DOCUMENT EXTRACT —
-------

EKS Node Group Design Guide — On-Demand, Spot, and System Workloads

Node Group Design Strongly Affects EKS Stability and Cost

A common first setup is one node group for everything.

Over time that causes:

contention between system and app workloads
wider impact from Spot interruptions
poor control over cost versus reliability

Node groups are not just infrastructure units. They are policy boundaries.

A Practical Split

Typical production split:

system node group
app node group
Spot worker node group

Example:

system-ng
- CoreDNS
- ingress controller
- cluster autoscaler

app-ng
- APIs
- web services
- standard backends

spot-ng
- batch jobs
- async workers
- interruption-tolerant workloads

Why System Nodes Should Be Separate

Critical cluster services need maximum stability.

If system components share nodes with application spikes, you get:

resource contention
unstable ingress behavior
control-plane-adjacent reliability issues

This is why an On-Demand system node group is often worth it.

Where Spot Nodes Fit

Spot works best for workloads that can survive interruption:

queue-driven workers
batch jobs
restart-tolerant background processes

Less suitable:

ingress controllers
critical stateful APIs
cluster-essential components

Spot is not just cheap compute. It is interruptible compute.

Labels and Taints

Labels alone are often not enough.

Useful pattern:

system-ng
- label: workload=system
- taint: dedicated=system:NoSchedule

spot-ng
- label: lifecycle=spot
- taint: spot=true:NoSchedule

Then workloads opt in with tolerations.

This helps avoid accidental scheduling drift.

Instance Type Strategy

system-ng

stable On-Demand
modest but predictable sizing

app-ng

instance families matched to application profile

spot-ng

multiple instance families
capacity-optimized strategy

Diversity matters especially in Spot groups.

Autoscaling Must Match the Design

Node groups should also align with:

Cluster Autoscaler or Karpenter strategy
scale-up speed
disruption tolerance
pod disruption budgets

Node design and autoscaling cannot really be separated.

Common Mistakes

putting all workloads in one node group
running ingress on Spot
using labels without taints

These usually show up later as operational instability.

Closing Thoughts

Good EKS node group design is really about separating workload classes:

system workloads
standard services
interruption-tolerant workers

That separation improves both reliability and cloud cost control.

-------

INPUT DATA —
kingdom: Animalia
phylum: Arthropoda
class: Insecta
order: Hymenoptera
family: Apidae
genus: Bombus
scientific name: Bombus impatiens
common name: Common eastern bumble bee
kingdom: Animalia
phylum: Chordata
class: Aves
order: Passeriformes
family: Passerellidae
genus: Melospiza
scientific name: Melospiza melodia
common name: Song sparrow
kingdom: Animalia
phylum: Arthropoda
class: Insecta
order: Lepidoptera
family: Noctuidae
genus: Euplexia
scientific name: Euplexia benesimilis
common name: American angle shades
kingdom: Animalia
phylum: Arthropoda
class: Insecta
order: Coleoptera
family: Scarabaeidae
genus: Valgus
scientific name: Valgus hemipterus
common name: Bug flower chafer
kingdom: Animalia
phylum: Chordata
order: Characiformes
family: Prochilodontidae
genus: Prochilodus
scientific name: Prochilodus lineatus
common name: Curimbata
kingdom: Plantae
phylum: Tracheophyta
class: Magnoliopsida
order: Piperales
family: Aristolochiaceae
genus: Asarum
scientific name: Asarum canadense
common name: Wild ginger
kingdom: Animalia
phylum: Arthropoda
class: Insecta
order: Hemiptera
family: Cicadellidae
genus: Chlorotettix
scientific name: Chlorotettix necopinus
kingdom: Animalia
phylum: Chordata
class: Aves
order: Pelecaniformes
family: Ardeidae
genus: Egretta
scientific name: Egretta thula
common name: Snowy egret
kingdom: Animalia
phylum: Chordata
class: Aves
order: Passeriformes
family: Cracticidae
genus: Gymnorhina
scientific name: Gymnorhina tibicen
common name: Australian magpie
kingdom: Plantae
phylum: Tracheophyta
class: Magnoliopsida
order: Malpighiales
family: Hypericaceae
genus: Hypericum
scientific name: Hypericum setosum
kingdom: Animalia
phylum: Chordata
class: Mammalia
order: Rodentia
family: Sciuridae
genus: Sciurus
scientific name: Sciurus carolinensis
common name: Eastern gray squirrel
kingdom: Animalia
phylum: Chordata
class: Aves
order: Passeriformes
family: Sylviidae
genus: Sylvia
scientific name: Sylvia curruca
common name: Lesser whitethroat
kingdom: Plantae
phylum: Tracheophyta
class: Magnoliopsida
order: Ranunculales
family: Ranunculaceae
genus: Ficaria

-------

From the EKS node group guide above, copy out the passage that begins with the words "EKS Node Group Design Guide" and stops after the words "group for everything.".

TASK OUTPUT —
EKS Node Group Design Guide — On-Demand, Spot, and System Workloads

Node Group Design Strongly Affects EKS Stability and Cost

A common first setup is one node group for everything.